You want higher income growth and living standards? Hey, who doesn’t. Then your economy needs to be come more productive. more innovative. Again, the de rigueur quote about productivity from Paul Krugman: “Productivity isn’t everything, but in the long run it is almost everything.”
He’s right. But as the above chart shows, US productivity is barely growing. A second great productivity slowdown. Actually more like a collapse. If you are making the Great Stagnation case, this chart is pretty persuasive about a lack of US innovation.
If you believe the chart. And Goldman Sachs has its doubts, as it again explains in a new report. I have blogged before about this analysis (and the debate surrounding it) by the firm’s chief economist, Jan Hatzius. But this is a helpful summary by Hatzius about the digital economy, and why official data likely overstate the productivity and innovation slowdown:
(1) A spurious slowdown in IT hardware deflation. An important recent study argues that much of the slowdown in measured semiconductor deflation since the early 2000s may reflect changes in industry structure, not a true slowdown in technological progress; similar issues may affect computer price measurement Further, the shift in US technology output from general-purpose products such as semiconductors and computers toward harder-to-measure special-purpose products such as navigational, measuring, electromedical, and control instruments may also have increased measurement error.
(2) An increased GDP share of IT software and digital content.
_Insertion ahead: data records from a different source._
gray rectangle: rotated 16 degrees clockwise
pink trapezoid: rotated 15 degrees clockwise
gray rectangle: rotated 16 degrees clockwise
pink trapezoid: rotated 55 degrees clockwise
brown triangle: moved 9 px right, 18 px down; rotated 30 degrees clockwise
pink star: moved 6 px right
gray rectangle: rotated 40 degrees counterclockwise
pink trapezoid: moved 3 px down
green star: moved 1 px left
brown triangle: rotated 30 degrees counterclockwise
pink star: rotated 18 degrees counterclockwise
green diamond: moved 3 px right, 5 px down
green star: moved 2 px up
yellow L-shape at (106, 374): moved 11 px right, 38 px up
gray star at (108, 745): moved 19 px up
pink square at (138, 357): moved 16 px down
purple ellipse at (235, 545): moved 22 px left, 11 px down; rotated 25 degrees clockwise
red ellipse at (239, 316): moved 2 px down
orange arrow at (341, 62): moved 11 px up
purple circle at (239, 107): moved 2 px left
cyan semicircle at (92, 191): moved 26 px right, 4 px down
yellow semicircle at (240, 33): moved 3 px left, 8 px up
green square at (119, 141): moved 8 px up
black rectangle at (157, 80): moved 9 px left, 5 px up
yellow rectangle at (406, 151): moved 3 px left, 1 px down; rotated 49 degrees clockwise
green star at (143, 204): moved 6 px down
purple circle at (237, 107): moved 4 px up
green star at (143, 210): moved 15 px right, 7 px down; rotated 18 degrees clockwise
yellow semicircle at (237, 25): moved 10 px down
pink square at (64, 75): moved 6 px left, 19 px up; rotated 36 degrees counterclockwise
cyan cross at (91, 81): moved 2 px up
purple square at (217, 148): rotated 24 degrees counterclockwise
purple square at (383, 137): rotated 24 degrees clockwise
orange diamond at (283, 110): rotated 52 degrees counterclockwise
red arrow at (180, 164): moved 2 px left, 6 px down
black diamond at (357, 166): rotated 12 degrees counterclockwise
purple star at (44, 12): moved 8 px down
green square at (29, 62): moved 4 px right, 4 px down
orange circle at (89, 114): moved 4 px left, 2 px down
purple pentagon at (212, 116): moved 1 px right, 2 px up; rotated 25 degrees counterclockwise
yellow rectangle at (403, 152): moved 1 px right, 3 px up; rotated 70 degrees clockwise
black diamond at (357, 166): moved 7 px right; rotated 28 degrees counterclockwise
Measured prices in the software and digital products industries have been broadly flat for many years. One stark example is internet access. The official price index is basically flat, simply because the typical user still pays roughly the same monthly dollar amount for home internet access. There is no adjustment for the big increases in connection speeds or the availability of free internet access outside the home, let alone the fact that the expansion in online content makes “an hour of internet access” a much better product than it was a decade ago. This suggests that the true quality-adjusted price of internet access has been falling sharply. If this is a widespread problem in software and digital content, as we believe, the growing share of these industries in the economy has led to a growing understatement of real GDP and productivity growth.
(3) An increase in “new product bias” because of the proliferation of free digital products. Price indices do not always fully capture early-stage price declines and welfare gains associated with new products. Under normal circumstances, this “new product bias” can be minimized by including new products in the price index as soon as possible. But free digital products have no price and are never captured in the CPI, even though they may generate a substantial amount of consumer surplus (internet search is one example).
Our best estimates for the size of each of these biases suggest that IT-related measurement error may be holding down real GDP growth by a sizable amount, with a point estimate of 0.7pp per year now vs. only about 0.2pp in 2000. The corresponding downward bias on measured labor productivity growth in the nonfarm business sector—which accounts for about 75% of GDP—would be slightly larger at about 0.9pp now vs. 0.3pp in 2000. These estimates suggest that an increase in measurement error might explain a sizable share of the slowdown in consensus estimates of the underlying productivity trend from 2½% in the mid-2000s to barely above 1½% now. Our analysis has three main implications.
(1) Let’s not despair. Our best estimate is that there has been some slowdown in productivity growth even after accounting for the potential measurement errors, but it may be far less dramatic than shown in the official data.
(2) Focus on employment, not GDP. Given the uncertainty around GDP, it is better to focus on other indicators to gauge the cumulative progress of the recovery and the remaining amount of slack. Workers are much easier to count than GDP.
(3) Another reason to keep policy accommodative. Our story implies that true inflation is lower than the already-low measured inflation rate. At the margin, this probably reinforces the case for continued accommodative monetary policy.
So instead of a Two Percent Economy, maybe we really have a Three Percent Economy. And calls for 4% GDP growth target suddenly looks more reasonable with better tax, regulatory, education, public investment policy. So productivity and economic growth could be faster — and better distributed — but overall the US still seems pretty awesome.